─── Data extracts
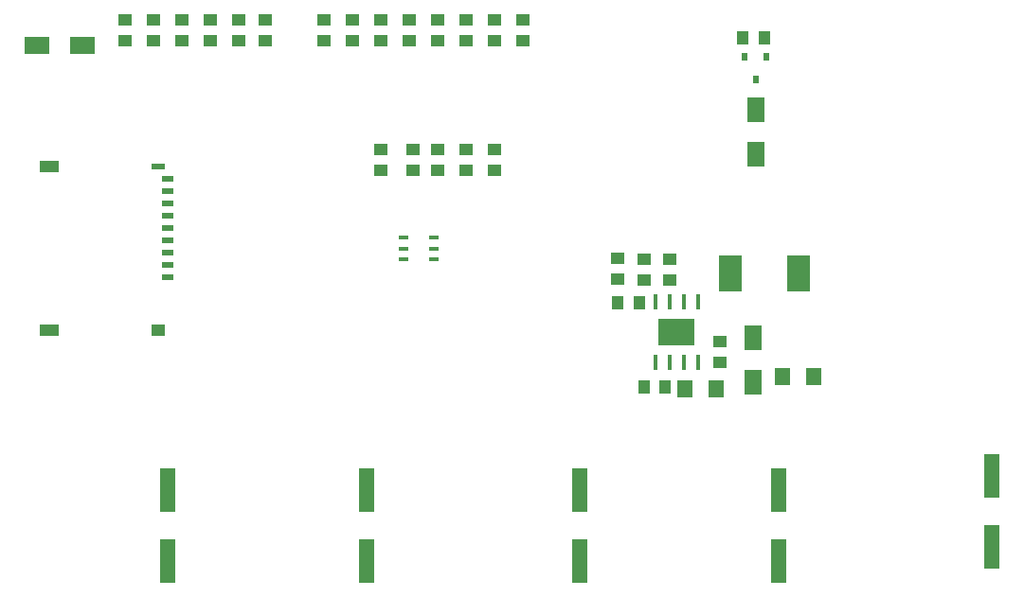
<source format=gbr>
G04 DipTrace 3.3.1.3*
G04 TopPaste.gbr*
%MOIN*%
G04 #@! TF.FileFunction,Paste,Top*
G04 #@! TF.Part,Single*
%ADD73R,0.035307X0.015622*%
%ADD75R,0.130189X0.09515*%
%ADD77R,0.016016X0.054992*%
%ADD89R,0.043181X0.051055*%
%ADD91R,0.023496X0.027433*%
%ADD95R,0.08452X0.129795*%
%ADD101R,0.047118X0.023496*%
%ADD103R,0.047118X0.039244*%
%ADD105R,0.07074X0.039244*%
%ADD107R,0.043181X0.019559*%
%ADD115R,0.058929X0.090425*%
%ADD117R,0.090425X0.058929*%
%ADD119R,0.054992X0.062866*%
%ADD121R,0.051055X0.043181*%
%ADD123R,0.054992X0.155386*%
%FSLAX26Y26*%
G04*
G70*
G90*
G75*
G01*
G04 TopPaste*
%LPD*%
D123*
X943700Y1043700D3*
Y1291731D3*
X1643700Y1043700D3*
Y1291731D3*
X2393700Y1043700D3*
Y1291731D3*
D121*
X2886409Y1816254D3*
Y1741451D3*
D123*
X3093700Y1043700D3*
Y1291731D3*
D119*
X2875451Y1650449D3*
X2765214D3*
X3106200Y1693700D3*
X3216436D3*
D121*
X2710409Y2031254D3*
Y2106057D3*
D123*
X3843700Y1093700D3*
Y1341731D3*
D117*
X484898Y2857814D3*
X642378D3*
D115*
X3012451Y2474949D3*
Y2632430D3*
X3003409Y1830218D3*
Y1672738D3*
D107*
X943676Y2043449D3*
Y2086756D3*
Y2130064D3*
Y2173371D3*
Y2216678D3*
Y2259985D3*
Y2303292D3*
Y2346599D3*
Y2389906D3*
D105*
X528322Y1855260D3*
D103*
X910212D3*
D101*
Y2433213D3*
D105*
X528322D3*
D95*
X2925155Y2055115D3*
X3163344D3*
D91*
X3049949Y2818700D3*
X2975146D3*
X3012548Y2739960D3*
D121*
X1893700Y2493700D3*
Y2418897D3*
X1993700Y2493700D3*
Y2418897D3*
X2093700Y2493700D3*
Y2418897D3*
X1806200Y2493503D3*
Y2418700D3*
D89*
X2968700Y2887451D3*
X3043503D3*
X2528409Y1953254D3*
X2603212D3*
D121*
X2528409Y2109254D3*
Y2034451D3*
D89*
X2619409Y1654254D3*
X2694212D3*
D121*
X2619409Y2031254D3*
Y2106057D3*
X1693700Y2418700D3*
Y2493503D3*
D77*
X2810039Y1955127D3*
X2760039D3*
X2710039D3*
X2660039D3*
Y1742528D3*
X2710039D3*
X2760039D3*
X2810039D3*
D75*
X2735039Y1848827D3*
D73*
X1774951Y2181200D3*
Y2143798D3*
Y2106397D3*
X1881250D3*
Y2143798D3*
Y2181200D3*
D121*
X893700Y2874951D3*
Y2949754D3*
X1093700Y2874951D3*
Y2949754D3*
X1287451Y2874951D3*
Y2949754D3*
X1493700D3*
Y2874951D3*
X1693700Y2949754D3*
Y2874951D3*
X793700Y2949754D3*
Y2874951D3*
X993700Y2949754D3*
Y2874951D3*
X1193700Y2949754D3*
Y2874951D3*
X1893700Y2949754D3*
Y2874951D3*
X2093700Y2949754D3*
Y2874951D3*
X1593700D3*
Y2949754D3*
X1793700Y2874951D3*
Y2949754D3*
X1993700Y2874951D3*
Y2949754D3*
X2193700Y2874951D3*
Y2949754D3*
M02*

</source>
──────
#### Activity:
Please copy, exactly and with nothing else, the lines above beginning at the line that has "X2925155Y2055115D3*" and ending with the line that has "X2968700Y2887451D3*".

#### Output for this exercise:
X2925155Y2055115D3*
X3163344D3*
D91*
X3049949Y2818700D3*
X2975146D3*
X3012548Y2739960D3*
D121*
X1893700Y2493700D3*
Y2418897D3*
X1993700Y2493700D3*
Y2418897D3*
X2093700Y2493700D3*
Y2418897D3*
X1806200Y2493503D3*
Y2418700D3*
D89*
X2968700Y2887451D3*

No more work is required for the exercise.